◆ **Task brief**: Some lines of these records may hold the word "Journal"; state how many, using only the number.

◆ **Input**:
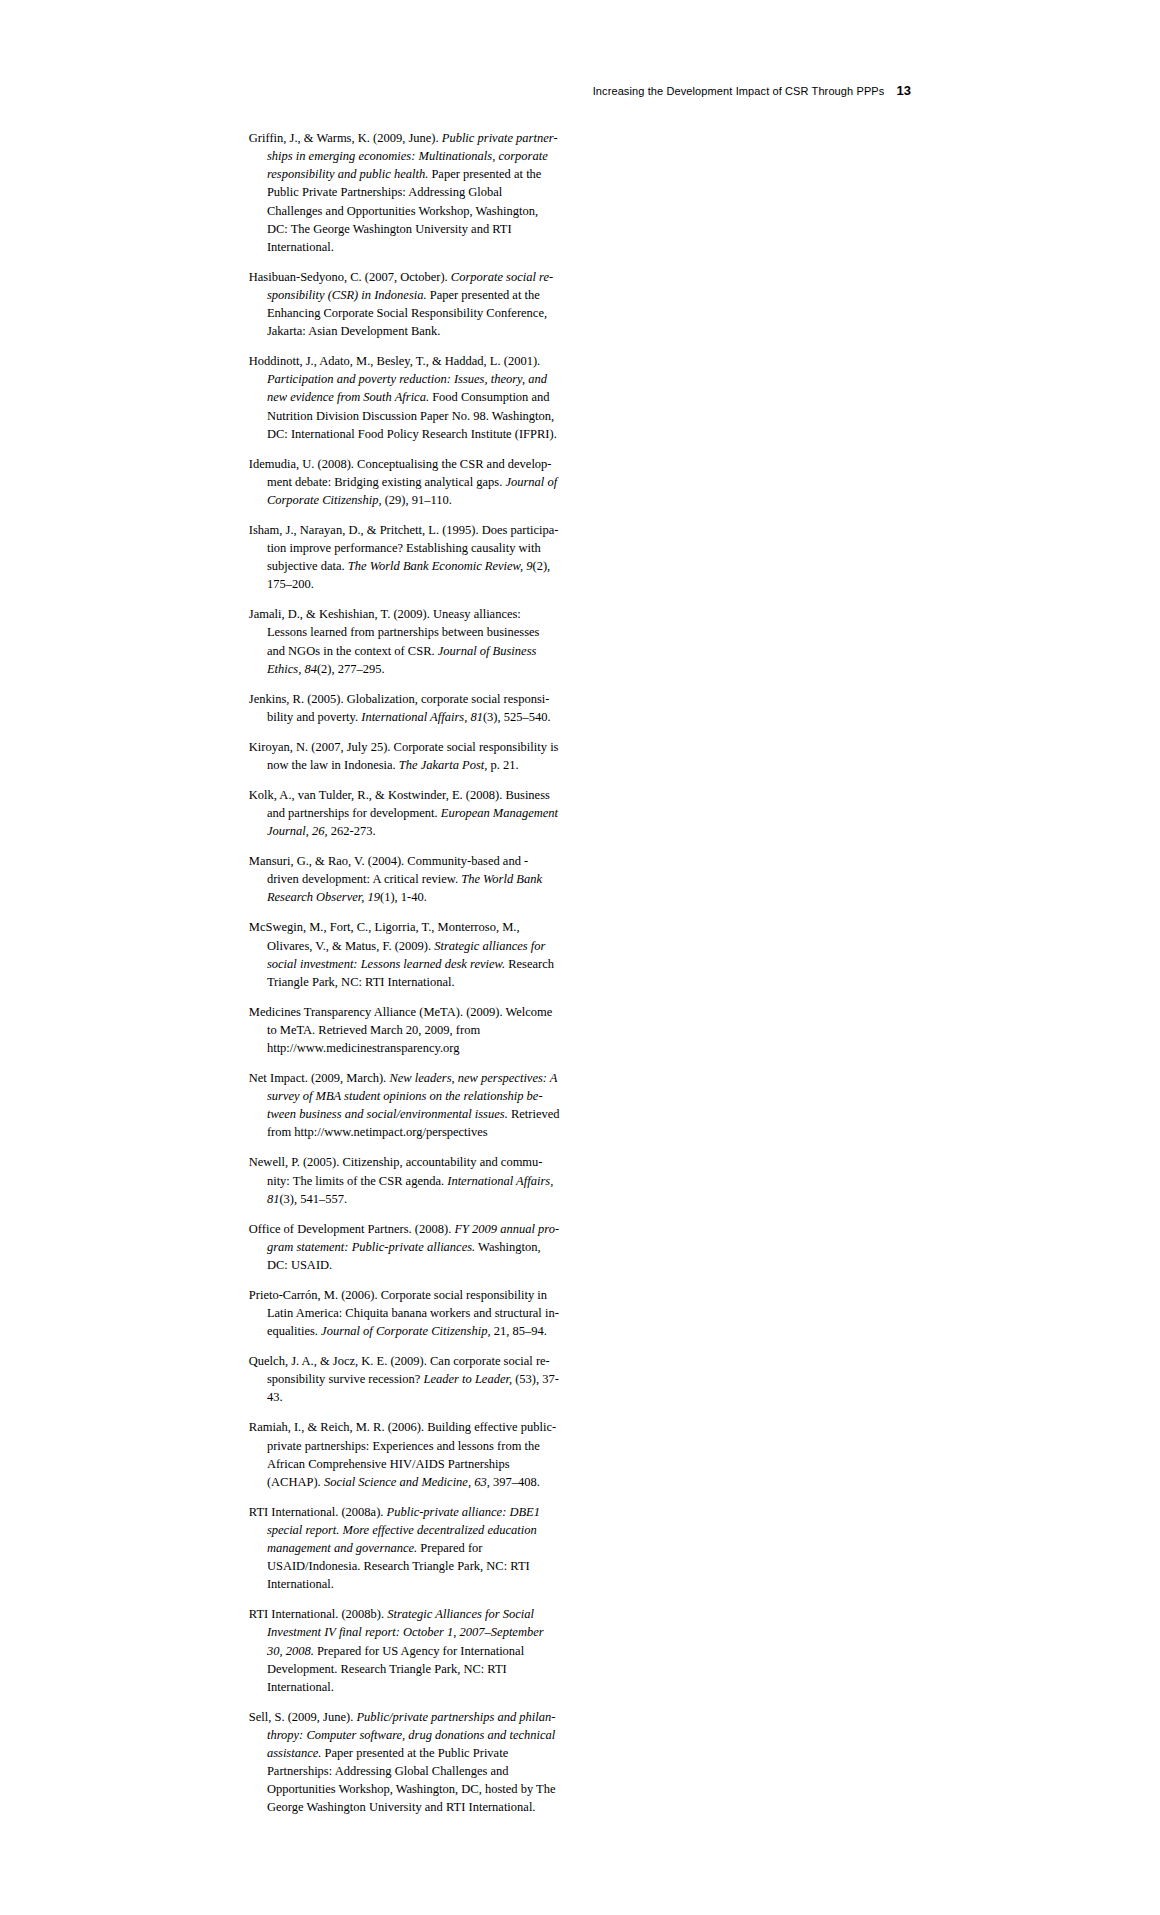Increasing the Development Impact of CSR Through PPPs 13
Griffin, J., & Warms, K. (2009, June). Public private partnerships in emerging economies: Multinationals, corporate responsibility and public health. Paper presented at the Public Private Partnerships: Addressing Global Challenges and Opportunities Workshop, Washington, DC: The George Washington University and RTI International.
Hasibuan-Sedyono, C. (2007, October). Corporate social responsibility (CSR) in Indonesia. Paper presented at the Enhancing Corporate Social Responsibility Conference, Jakarta: Asian Development Bank.
Hoddinott, J., Adato, M., Besley, T., & Haddad, L. (2001). Participation and poverty reduction: Issues, theory, and new evidence from South Africa. Food Consumption and Nutrition Division Discussion Paper No. 98. Washington, DC: International Food Policy Research Institute (IFPRI).
Idemudia, U. (2008). Conceptualising the CSR and development debate: Bridging existing analytical gaps. Journal of Corporate Citizenship, (29), 91–110.
Isham, J., Narayan, D., & Pritchett, L. (1995). Does participation improve performance? Establishing causality with subjective data. The World Bank Economic Review, 9(2), 175–200.
Jamali, D., & Keshishian, T. (2009). Uneasy alliances: Lessons learned from partnerships between businesses and NGOs in the context of CSR. Journal of Business Ethics, 84(2), 277–295.
Jenkins, R. (2005). Globalization, corporate social responsibility and poverty. International Affairs, 81(3), 525–540.
Kiroyan, N. (2007, July 25). Corporate social responsibility is now the law in Indonesia. The Jakarta Post, p. 21.
Kolk, A., van Tulder, R., & Kostwinder, E. (2008). Business and partnerships for development. European Management Journal, 26, 262-273.
Mansuri, G., & Rao, V. (2004). Community-based and -driven development: A critical review. The World Bank Research Observer, 19(1), 1-40.
McSwegin, M., Fort, C., Ligorria, T., Monterroso, M., Olivares, V., & Matus, F. (2009). Strategic alliances for social investment: Lessons learned desk review. Research Triangle Park, NC: RTI International.
Medicines Transparency Alliance (MeTA). (2009). Welcome to MeTA. Retrieved March 20, 2009, from http://www.medicinestransparency.org
Net Impact. (2009, March). New leaders, new perspectives: A survey of MBA student opinions on the relationship between business and social/environmental issues. Retrieved from http://www.netimpact.org/perspectives
Newell, P. (2005). Citizenship, accountability and community: The limits of the CSR agenda. International Affairs, 81(3), 541–557.
Office of Development Partners. (2008). FY 2009 annual program statement: Public-private alliances. Washington, DC: USAID.
Prieto-Carrón, M. (2006). Corporate social responsibility in Latin America: Chiquita banana workers and structural inequalities. Journal of Corporate Citizenship, 21, 85–94.
Quelch, J. A., & Jocz, K. E. (2009). Can corporate social responsibility survive recession? Leader to Leader, (53), 37-43.
Ramiah, I., & Reich, M. R. (2006). Building effective public-private partnerships: Experiences and lessons from the African Comprehensive HIV/AIDS Partnerships (ACHAP). Social Science and Medicine, 63, 397–408.
RTI International. (2008a). Public-private alliance: DBE1 special report. More effective decentralized education management and governance. Prepared for USAID/Indonesia. Research Triangle Park, NC: RTI International.
RTI International. (2008b). Strategic Alliances for Social Investment IV final report: October 1, 2007–September 30, 2008. Prepared for US Agency for International Development. Research Triangle Park, NC: RTI International.
Sell, S. (2009, June). Public/private partnerships and philanthropy: Computer software, drug donations and technical assistance. Paper presented at the Public Private Partnerships: Addressing Global Challenges and Opportunities Workshop, Washington, DC, hosted by The George Washington University and RTI International.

◆ **Response to the exercise**: 4